Les candidatures au Prix franco-algérien de mathématiques Maurice Audin restent ouvertes jusqu’au 18 septembre. Alors que Paris et Alger traversent des tensions répétées, chercheurs et institutions des deux pays maintiennent, depuis plus de vingt ans, une coopération scientifique construite autour d’une mémoire longtemps conflictuelle.
Entre la France et l’Algérie, les visas, l’immigration, la mémoire coloniale, le Sahara occidental ou une déclaration politique mal reçue suffisent régulièrement à provoquer une crise diplomatique. Pourtant, la coopération en mathématiques, elle, se poursuit sans à-coups depuis deux décennies.
L’Académie des sciences française reçoit actuellement les candidatures pour l’édition 2026 du Prix franco-algérien de mathématiques Maurice Audin, avec une date limite fixée au 18 septembre à 16h (heure de Paris). Deux chercheurs sont récompensés à chaque édition, l’un exerçant en Algérie, l’autre en France, désignés par un jury franco-algérien à parité. Chacun reçoit 6 000 euros ou l’équivalent en dinars.
Un prix attribué tous les deux ans
L’édition 2024 avait récompensé Hacen Zelaci, maître de conférences à l’Université Echahid-Hamma-Lakhdar d’El-Oued, spécialiste de géométrie algébrique et de systèmes de Hitchin, et Léon-Matar Tine, maître de conférences à l’Université Claude-Bernard-Lyon-1, dont les travaux portent sur la modélisation mathématique de phénomènes physiques et biologiques, notamment des mécanismes de polymérisation et certains processus liés à la maladie d’Alzheimer.

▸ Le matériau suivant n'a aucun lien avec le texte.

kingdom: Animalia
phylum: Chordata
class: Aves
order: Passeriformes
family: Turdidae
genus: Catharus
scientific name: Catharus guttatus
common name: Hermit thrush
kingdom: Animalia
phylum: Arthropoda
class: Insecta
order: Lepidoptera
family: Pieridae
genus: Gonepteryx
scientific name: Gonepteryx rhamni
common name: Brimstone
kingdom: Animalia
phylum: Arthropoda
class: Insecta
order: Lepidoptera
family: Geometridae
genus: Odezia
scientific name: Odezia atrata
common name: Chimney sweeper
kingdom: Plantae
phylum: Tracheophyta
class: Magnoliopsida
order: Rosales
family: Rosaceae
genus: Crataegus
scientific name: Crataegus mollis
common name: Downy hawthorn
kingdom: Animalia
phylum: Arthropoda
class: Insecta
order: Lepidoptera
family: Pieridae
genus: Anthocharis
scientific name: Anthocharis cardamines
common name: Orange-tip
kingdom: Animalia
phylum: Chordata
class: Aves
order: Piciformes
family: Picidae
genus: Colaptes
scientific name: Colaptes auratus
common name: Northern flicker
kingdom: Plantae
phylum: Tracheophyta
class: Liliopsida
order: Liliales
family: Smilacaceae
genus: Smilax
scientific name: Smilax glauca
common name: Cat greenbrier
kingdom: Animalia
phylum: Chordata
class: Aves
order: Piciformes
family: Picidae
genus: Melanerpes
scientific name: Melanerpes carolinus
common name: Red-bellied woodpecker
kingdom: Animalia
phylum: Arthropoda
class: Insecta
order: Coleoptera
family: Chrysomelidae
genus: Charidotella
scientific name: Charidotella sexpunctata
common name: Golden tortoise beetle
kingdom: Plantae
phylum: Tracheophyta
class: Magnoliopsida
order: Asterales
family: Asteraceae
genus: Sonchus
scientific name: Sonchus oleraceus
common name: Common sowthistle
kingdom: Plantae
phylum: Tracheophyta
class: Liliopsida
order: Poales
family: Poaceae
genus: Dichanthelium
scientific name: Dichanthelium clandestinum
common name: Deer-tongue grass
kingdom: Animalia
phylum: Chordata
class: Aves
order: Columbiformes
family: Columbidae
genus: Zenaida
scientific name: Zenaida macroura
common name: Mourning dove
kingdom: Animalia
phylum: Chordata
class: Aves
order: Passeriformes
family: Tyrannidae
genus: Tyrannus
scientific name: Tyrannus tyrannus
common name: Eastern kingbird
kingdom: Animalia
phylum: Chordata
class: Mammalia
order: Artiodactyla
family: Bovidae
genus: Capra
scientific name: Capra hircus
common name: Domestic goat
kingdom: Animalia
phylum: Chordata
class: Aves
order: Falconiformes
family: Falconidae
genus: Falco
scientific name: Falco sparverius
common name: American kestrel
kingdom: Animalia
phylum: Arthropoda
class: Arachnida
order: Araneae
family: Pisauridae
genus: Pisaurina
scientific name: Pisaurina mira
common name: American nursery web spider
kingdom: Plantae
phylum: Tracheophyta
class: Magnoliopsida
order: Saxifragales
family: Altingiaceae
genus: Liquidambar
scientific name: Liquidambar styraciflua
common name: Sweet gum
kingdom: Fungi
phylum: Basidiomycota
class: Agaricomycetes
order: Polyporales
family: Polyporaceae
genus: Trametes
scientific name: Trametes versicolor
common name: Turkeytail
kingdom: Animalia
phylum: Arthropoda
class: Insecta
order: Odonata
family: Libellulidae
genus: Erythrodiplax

Le prix, créé en 2004 à l’initiative de l’association Maurice-Audin et de Gérard Tronel, a été pérennisé en 2024 par une convention associant l’Académie des sciences, la Direction générale algérienne de la recherche et du développement technologique, la Société mathématique de France, la Société de mathématiques appliquées et industrielles et l’Association Josette-et-Maurice-Audin.
Audin, un nom qui pèse dans les relations franco-algérienne
Le prix porte le nom d’un jeune mathématicien de l’Université d’Alger, militant pour l’indépendance algérienne, arrêté par l’armée française en juin 1957 puis torturé et tué. En septembre 2018, Emmanuel Macron a reconnu, au nom de la République française, que Maurice Audin avait été torturé puis exécuté, ou torturé à mort, par des militaires français, dans le cadre d’un système ayant permis le recours à la torture et aux disparitions durant la guerre d’Algérie.
Un homme dont la mort a longtemps compté parmi les dossiers mémoriels les plus douloureux entre les deux pays donne désormais son nom à une distinction remise conjointement par leurs institutions scientifiques. Cette continuité mérite d’être relevée.
Une coopération qui tient dans la durée
La recherche a ceci de particulier qu’elle s’inscrit dans la durée car les doctorants échangent et les chercheurs circulent entre les universités. Ainsi, les laboratoires collaborent our des articles qui se construisent sur plusieurs années. Ces relations survivent aux alternances politiques et aux poussées de tension diplomatique.
Soixante-neuf ans après la mort de Maurice Audin à Alger, son nom reste associé à ce même mécanisme depuis 2004. Passé le 18 septembre, place au jury franco-algérien, chargé de désigner les deux lauréats de cette nouvelle édition.